Kap 10: Prosocial Behaviour Flashcards
Empathy
The experience of understanding or sharing the emotional state of another person.
Helping behaviour
Actions that are intended to provide some benefit to or improve the well-being of others.
Prosocial Behaviour
Refers to behaviour defined by society as beneficial to other people; it excludes behaviour that is motivated by professional obligations, and may be driven by more selfish (egoistic) and/or more selfless (altruistic) motivations.
Altruism
Refers to behaviour carried out to benefit other without anticipation of external rewards; it is driven by exclusively empathic motivation.
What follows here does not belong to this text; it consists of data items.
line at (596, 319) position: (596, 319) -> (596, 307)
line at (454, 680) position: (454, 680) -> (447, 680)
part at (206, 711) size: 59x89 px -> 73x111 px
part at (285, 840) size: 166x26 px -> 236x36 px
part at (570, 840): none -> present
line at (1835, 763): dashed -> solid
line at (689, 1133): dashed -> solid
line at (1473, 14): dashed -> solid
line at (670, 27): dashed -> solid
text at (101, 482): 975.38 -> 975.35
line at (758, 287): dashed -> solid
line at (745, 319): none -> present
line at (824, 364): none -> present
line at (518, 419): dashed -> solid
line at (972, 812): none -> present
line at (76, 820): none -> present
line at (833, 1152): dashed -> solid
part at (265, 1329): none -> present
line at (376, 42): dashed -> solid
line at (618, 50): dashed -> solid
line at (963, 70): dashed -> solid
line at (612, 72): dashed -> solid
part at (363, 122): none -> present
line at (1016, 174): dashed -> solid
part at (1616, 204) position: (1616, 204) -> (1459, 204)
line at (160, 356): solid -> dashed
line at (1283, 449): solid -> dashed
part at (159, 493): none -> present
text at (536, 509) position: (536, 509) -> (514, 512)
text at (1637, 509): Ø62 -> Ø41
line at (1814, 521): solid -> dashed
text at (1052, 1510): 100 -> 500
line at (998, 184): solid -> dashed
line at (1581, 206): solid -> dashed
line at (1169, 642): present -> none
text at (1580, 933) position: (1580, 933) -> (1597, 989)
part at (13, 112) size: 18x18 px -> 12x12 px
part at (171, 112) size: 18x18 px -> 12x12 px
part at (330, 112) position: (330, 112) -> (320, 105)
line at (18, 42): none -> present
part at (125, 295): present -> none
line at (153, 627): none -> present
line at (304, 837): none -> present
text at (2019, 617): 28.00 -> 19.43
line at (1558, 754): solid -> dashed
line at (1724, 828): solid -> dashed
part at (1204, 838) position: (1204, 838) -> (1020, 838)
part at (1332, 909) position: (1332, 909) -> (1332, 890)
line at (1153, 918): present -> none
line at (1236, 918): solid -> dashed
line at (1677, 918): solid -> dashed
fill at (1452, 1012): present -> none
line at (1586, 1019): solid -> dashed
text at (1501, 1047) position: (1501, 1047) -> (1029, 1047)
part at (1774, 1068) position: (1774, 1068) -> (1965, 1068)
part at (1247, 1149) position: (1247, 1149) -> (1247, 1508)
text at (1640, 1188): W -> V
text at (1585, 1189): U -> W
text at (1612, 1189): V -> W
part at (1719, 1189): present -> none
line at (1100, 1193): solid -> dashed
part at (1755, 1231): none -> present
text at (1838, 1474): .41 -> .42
Negative-state-relief model
This model argues that human beings have an innate drive to reduce their own negative moods; helping behaviour can elevate mood - thus in this model people help for egoistic rather than altruistic reasons.
Empathic concern
An emotional state consisting of emotions such as compassion, warmth and concern for another person.
Bystander effect
Refers to the phenomenon whereby the likelihood of any one person helping in an emergency situation decreases as the number of other bystander increases.
Diffusion of responsibility
The process by which responsibility is divided between the number of bystanders present; as more people are present in an emergency, responsibility is diffused between them and each individual bystander feels increasingly less responsibe than if they were alone.
Pluralistic ignorance
Emergency bystanders look to others in reacting to the event; as each person fails to react, they look at nonreacting bystanders, and interpret the event as not requiring a response.
Audience inhibition
The experience of individual bystanders whose behaviour can be seen by other bystanders. In an emergency bystanders may fear embarrassment by their actions, resulting in lower likelihood of them helping.
Evaluation apprehension
A learned response to the presence of others when performing a task, whereby the performer experiences arousal when anticipating evaluation by these others (can affect social facilitation, and also helping behaviour).
Self-efficacy
Beliefs about one’s ability to carry out certain actions required to attain a specific goal (e.g., that one is capable of following a diet, or to help someone).
Arousal: cost-reward model
Suggests that observing an emergency creates a sense of arousal in the bystander, which becomes increasingly unpleasant. Bystander responds by considering costs and rewards of helping or not helping.
Impulsive helping
Immediate, non-deliberative form of helping that does not appear to involve a conscious decision-making process, and in which the helper does not attend to the presence of other bystanders.
Common ingroup identity model
This model seeks to reduce bias between groups by changing the nature of categorization from ingroups versus outgroups to a single, more inclusive identity. The model harnesses the forces of ingroup favouratism to reduce bias and promote helping.